After the first lesson, the Center continues introducing healthy swaps for familiar recipes, and they bring in “produce of the day” which is often something unfamiliar to the children, such as blood oranges or fennel.
Stott says by the end of the program, the children are eating brown rice and kale salad.
”It’s something we need to work up to,” she says with a laugh.
Less than four years ago, the Food Literacy Center consisted of only Stott teaching 100 children a week at one school. Today, the Center has about 60 “food geniuses,” who are volunteers that lead after-school programs at eight elementary schools in Sacramento.
Stott says the cost of running the program in each school is about $5,000 for a 13-week session and about $15,000 for 28 weeks.
Even though the nonprofit is growing and has the support of the community’s school district, coming up with the funding for this program is a challenge.
“Seventy-five percent of the funding is from individuals cutting a $10 check here, or a $100 check there,” says Stott. The rest of the funding comes from several other grants ranging from $5,000 to $25,000.
In the next five years, Stott says she hopes the Food Literacy Center program will be in all of the high-need elementary schools in the Sacramento City Unified School District, Stott says she would love to expand the program statewide or even nationally in the years to come.
In recent weeks, Stott and her team made a giant leap, getting them even closer to reaching that goal.
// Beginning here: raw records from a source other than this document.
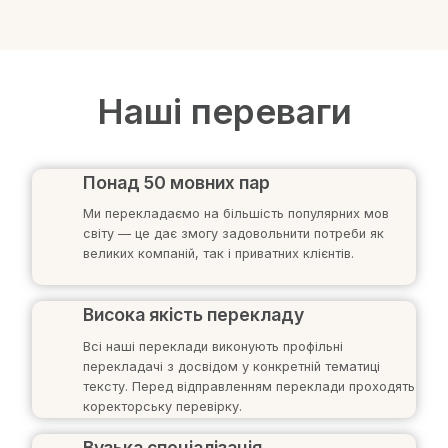
Наші переваги
Понад 50 мовних пар
Ми перекладаємо на більшість популярних мов
світу — це дає змогу задовольнити потреби як
великих компаній, так і приватних клієнтів.
Висока якість перекладу
Всі наші переклади виконують профільні
перекладачі з досвідом у конкретній тематиці
тексту. Перед відправленням переклади проходять
коректорську перевірку.
Вузька спеціалізація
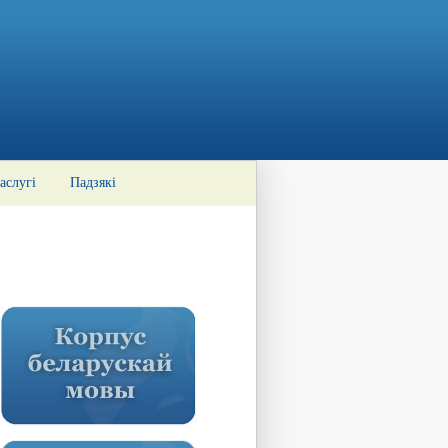
аслугі
Падзякі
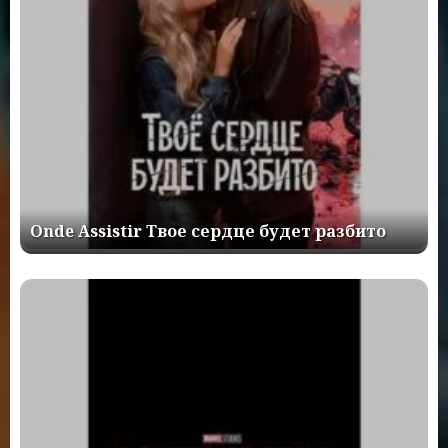
Onde Assistir Твое сердце будет разбито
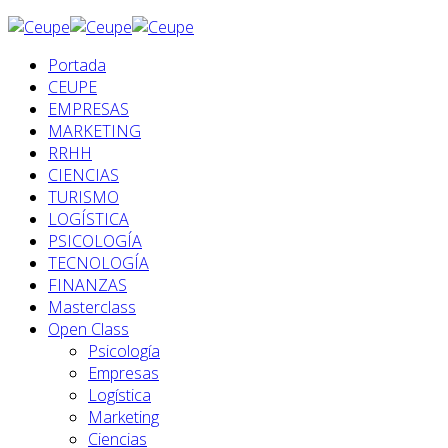
Portada
CEUPE
EMPRESAS
MARKETING
RRHH
CIENCIAS
TURISMO
LOGÍSTICA
PSICOLOGÍA
TECNOLOGÍA
FINANZAS
Masterclass
Open Class
Psicología
Empresas
Logística
Marketing
Ciencias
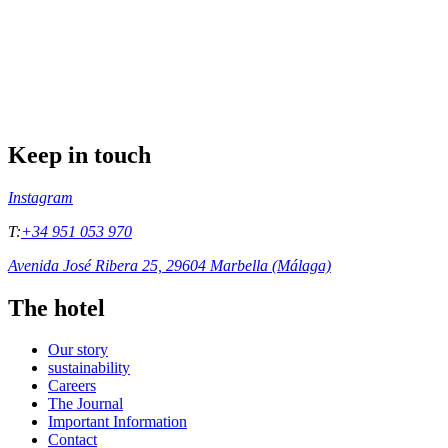
Keep in touch
Instagram
T:
+34 951 053 970
Avenida José Ribera 25, 29604 Marbella (Málaga)
The hotel
Our story
sustainability
Careers
The Journal
Important Information
Contact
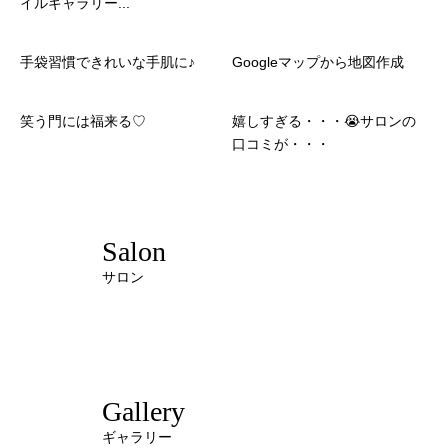
イルギャラリー...
手袋習慣できれいな手肌に♪
Googleマップから地図作成
笑う門には福来る♡
嬉しすぎる・・・😭サロンの
口コミが・・・
Salon
サロン
Gallery
ギャラリー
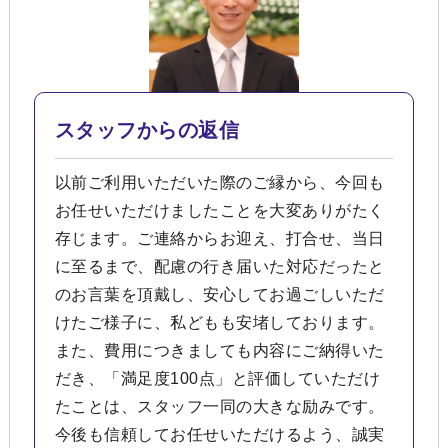
スタッフからの返信
以前ご利用いただいた際のご縁から、今回も
お任せいただけましたことを大変ありがたく
存じます。ご連絡からお迎え、打合せ、当日
に至るまで、配慮の行き届いた対応だったと
のお言葉を頂戴し、安心してお過ごしいただ
けたご様子に、私どもも安堵しております。
また、費用につきましても内容にご納得いた
だき、「満足度100点」と評価していただけ
たことは、スタッフ一同の大きな励みです。
今後も信頼してお任せいただけるよう、誠実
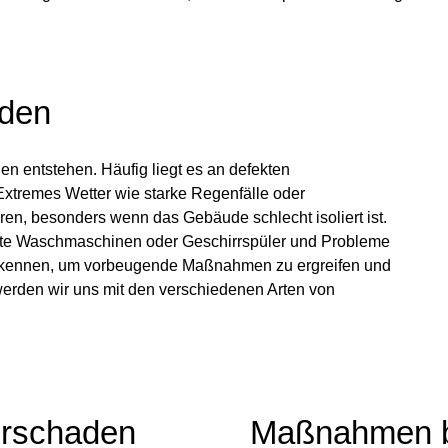
den
 entstehen. Häufig liegt es an defekten
Extremes Wetter wie starke Regenfälle oder
n, besonders wenn das Gebäude schlecht isoliert ist.
tte Waschmaschinen oder Geschirrspüler und Probleme
 zu kennen, um vorbeugende Maßnahmen zu ergreifen und
erden wir uns mit den verschiedenen Arten von
erschaden
Maßnahmen b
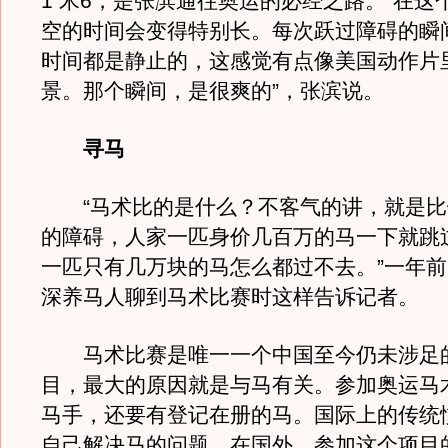
1 米6，是张滨通往奥运的必经之路。“在这
空的时间会变得特别长。每次跃过障碍的瞬
时间都是静止的，这感觉有点像美国动作片
景。那个瞬间，是很爽的”，张滨说。
寻马
“马术比的是什么？不客气的讲，就是比
的障碍，人家一匹身价几百万的马一下就跳
一匹只有几万块的马怎么都过不去。”一年
深养马人聊到马术比赛时这样告诉记者。
马术比赛是唯一一个中国至今仍未涉足
目，最大的原因就是与马有关。参加奥运马
马手，还要有登记在册的马。国际上的传统
自己解决马的问题。在国外，参加这个项目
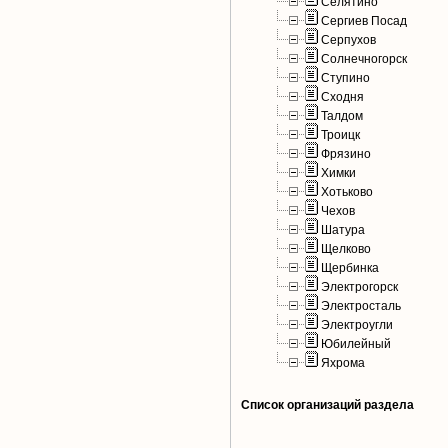
Селятино
Сергиев Посад
Серпухов
Солнечногорск
Ступино
Сходня
Талдом
Троицк
Фрязино
Химки
Хотьково
Чехов
Шатура
Щелково
Щербинка
Электрогорск
Электросталь
Электроугли
Юбилейный
Яхрома
Список организаций раздела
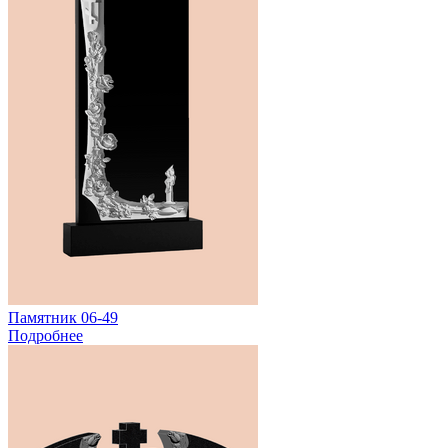
Памятник 06-49
Подробнее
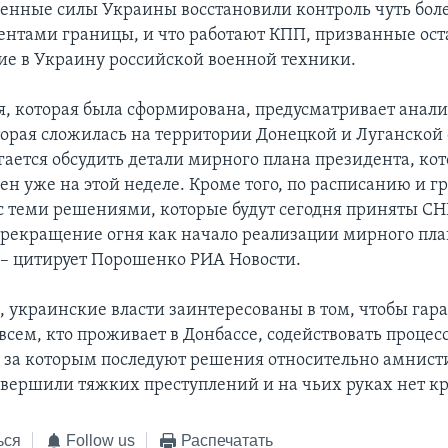
енные силы Украины восстановили контроль чуть бол
ентами границы, и что работают КПП, призванные ост
е в Украину российской военной техники.
я, которая была сформирована, предусматривает анал
торая сложилась на территории Донецкой и Луганской 
гается обсудить детали мирного плана президента, к
н уже на этой неделе. Кроме того, по расписанию и г
 с теми решениями, которые будут сегодня приняты СН
рекращение огня как начало реализации мирного пла
 – цитирует Порошенко РИА Новости.
м, украинские власти заинтересованы в том, чтобы гар
всем, кто проживает в Донбассе, содействовать процес
 за которым последуют решения относительно амнист
овершили тяжких преступлений и на чьих руках нет кр
ься
Follow us
Распечатать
The school district voted to approve building a “Broccoli Headquarters” on a 2.5-acre elementary school campus.
The Broccoli Headquarters, which is expected to be fully operational by the end of 2017, is primarily an urban farm on the grounds of Leataata Floyd Elementary School. Stott says the site will be equipped with a learning kitchen facility, a learning garden and a production farm that will provide food for the elementary school cafeteria and for other schools enrolled in the program.
In its first year, the workspace and farm will allow the Food Literacy Program to double the amount of schools in the program.
“We can go from eight schools to 16 in the first year, mainly because we’ll have the cold storage we need, the supply storage we need and the commercial kitchen aspect, so we can prep some of the food off-site that we bring out to the after-school programs,” explains Stott.
Stott hopes the new facility will have an even greater impact on students.
“Having a school district making the health of their kids a priority is a dream,” says Stott.